I also found that you need other people around you with which to play the game.  That is, other people who were willing.  My parents had less than zero interest and my brother was six at the time.  I'd try to engage him in a dumbed-down version of it, but the campaign just never seemed to hit its potential height.  Maybe it was because he just wanted to play with the little pewter characters.  I eventually found others my age to game with but in a rural community we were rather spread out so sessions were infrequent.  That and they required copious amounts of time just for set-up.  In the spaces between, I take to reading for research and development.  I learned about medieval weapons, castles, and became especially interested in British and Celtic myth.  My version of the game came with a "suggested reading" list of both fiction and nonfiction books.  Many of them were available right in the middle school library.  With a stack of graph paper, I designed my own D&D castle and forest settings.  Yep.  Uber-nerdom came at an early age.  

This "nerd thing" took off into a full-blown industry for Gary Gygax and TSR, the people who sold Dungeons & Dragons.  I like to call the game "nerd poker" for that was our social game of choice.  Often it took place on a regular night of the week and it almost always had snacks involved.  There was never any betting in the campaigns I was in but I can see how it could happen.  "Bet my guy can shoot an arrow through that tiny slit of a window and nail the orc straight in the eye."  "You're on and I'll raise you my magic fire sword."  "Deal."

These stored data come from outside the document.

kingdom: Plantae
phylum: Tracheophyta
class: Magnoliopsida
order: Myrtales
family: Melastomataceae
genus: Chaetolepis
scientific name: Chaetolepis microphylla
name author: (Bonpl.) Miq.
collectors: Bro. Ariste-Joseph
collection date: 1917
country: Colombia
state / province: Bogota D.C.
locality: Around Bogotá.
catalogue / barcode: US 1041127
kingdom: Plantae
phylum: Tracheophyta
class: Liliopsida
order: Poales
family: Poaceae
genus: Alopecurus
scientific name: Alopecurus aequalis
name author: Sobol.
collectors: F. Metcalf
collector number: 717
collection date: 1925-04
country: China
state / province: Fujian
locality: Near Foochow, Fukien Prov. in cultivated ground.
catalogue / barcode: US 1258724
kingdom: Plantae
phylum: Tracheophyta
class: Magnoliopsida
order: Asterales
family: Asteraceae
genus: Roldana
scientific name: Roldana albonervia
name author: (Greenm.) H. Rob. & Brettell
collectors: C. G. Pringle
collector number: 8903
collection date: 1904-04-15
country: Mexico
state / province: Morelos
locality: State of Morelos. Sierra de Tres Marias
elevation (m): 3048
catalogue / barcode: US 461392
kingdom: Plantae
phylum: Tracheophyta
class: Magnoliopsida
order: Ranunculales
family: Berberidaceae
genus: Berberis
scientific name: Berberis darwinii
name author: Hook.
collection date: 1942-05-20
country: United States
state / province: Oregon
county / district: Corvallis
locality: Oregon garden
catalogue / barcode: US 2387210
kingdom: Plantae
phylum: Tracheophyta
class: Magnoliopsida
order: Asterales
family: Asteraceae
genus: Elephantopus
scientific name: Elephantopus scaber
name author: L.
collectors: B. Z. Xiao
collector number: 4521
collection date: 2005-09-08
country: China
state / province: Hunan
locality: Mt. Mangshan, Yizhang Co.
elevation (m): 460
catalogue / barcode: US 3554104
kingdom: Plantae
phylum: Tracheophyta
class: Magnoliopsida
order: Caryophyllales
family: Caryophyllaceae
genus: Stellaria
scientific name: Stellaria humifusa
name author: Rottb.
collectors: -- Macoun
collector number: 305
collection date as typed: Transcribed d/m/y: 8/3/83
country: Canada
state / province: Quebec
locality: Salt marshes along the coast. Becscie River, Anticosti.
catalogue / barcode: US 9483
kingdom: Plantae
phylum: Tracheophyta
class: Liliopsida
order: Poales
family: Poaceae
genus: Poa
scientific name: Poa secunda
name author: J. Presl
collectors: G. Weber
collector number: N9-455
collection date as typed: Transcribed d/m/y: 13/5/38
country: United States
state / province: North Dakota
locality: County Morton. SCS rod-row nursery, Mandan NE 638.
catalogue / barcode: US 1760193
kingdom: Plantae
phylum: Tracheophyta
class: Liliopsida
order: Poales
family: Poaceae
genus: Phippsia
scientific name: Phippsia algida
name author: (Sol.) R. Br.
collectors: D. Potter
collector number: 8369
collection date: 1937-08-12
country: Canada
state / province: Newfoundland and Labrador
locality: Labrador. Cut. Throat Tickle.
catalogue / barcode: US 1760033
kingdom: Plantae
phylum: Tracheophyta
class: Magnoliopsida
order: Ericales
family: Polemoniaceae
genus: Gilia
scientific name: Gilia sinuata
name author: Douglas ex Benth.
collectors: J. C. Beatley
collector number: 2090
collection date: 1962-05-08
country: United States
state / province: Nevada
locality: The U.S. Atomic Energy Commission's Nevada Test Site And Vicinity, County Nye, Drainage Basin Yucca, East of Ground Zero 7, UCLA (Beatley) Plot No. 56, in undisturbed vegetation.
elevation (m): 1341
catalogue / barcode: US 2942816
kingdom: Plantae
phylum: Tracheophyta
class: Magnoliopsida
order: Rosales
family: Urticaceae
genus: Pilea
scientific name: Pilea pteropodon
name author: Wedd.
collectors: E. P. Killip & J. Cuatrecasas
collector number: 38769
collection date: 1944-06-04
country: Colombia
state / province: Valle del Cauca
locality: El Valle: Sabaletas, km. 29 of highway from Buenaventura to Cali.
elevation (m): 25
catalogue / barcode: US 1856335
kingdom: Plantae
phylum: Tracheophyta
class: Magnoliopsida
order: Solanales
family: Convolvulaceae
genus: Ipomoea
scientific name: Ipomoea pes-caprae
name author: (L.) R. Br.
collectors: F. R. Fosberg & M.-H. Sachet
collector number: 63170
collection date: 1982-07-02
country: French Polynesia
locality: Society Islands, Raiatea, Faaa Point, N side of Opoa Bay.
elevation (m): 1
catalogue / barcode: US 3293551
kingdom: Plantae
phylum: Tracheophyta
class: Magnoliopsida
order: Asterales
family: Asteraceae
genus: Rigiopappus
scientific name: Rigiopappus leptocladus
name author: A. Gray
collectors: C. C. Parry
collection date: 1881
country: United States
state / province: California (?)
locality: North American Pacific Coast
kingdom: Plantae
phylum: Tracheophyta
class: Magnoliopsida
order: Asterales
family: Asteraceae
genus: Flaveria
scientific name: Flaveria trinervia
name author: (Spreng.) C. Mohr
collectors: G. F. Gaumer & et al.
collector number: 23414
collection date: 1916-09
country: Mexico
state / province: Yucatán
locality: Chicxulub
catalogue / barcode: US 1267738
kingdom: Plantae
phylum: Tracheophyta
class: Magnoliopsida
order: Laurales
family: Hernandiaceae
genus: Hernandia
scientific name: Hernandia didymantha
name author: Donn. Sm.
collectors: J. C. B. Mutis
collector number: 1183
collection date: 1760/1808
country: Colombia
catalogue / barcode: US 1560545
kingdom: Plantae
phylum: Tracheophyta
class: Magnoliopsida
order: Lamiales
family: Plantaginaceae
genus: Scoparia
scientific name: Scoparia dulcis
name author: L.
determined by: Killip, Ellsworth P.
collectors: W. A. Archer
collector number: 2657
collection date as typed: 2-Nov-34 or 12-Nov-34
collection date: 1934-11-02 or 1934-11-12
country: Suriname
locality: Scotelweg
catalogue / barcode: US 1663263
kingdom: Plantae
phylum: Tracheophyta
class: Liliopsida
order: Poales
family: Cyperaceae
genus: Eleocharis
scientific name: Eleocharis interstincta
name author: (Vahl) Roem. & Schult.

Of course there were the scandals.  "Dungeons & Dragons leads to suicide and Satanism" and all that rot.  That did happen in a few extremely rare cases however the vast majority of D&D sessions were far less sanguine...and almost downright pathetic in their banality.  The only violence would be in the following types of sad arguments: "how could I possibly be hit by a sword from around a corner?" "You can't cast magic missile twice without leaving the play area to relearn the spell!" "Who took the last Mountain Dew?"  "Why did they name the game that if we never really go into dungeons and our guys aren't strong enough yet to face dragons?"  Ahh the truly weightiest of matters argued over that rickety card table.

In college I met more gamers who became my best friends.  One guy had even created is own fantasy game.  Most of the time however, we played science fiction and superhero-oriented rpgs and I found those more to my tastes.  But a part of me still yearns for those D&D days.  More than affording me a fun time with friends, it enhanced my imagination.  It wasn't a game, it was a narrative.  It was a story unfolding that while guided by the dungeon master, it was really being composed by the characters as we went along.  We, I would argue, were not playing as much as we were writing.  When I was with people who took their game seriously, I saw how they demanded that players be consistent with their characters as if they were acting in a movie or play.  Know your character's psychology and play accordingly.  It was worlds apart from the gamers I ran into in adulthood who preferred the "hack and slash" method of combat-only gaming.  In other words, lots of frosting, very little cake.  An incredible training ground and field in which to play for a writer.  Because for me it was all about story.  It wasn't a game, I really was a half-elf sorcerer in a party of fearsome adventurers who slew a vampire in the cemetery of a medieval monastery.   In a way, this interactive storytelling was a cosmogony of sorts, our collective consciousness dreaming these things up and thereby making them real in at the very least our minds.  There might have actually been a bit of profound in with our pathetic.

So due to my recent nostalgia, I bought the 2011 version of the Dungeons & Dragons starter kit.  It was quite cheap at a Borders graveyard dance, so I figured why the hell not?  If you're in the far west Chicago burbs and feel like rolling a few dice, hit me up on email or in comments.  Let's see if we can get something going.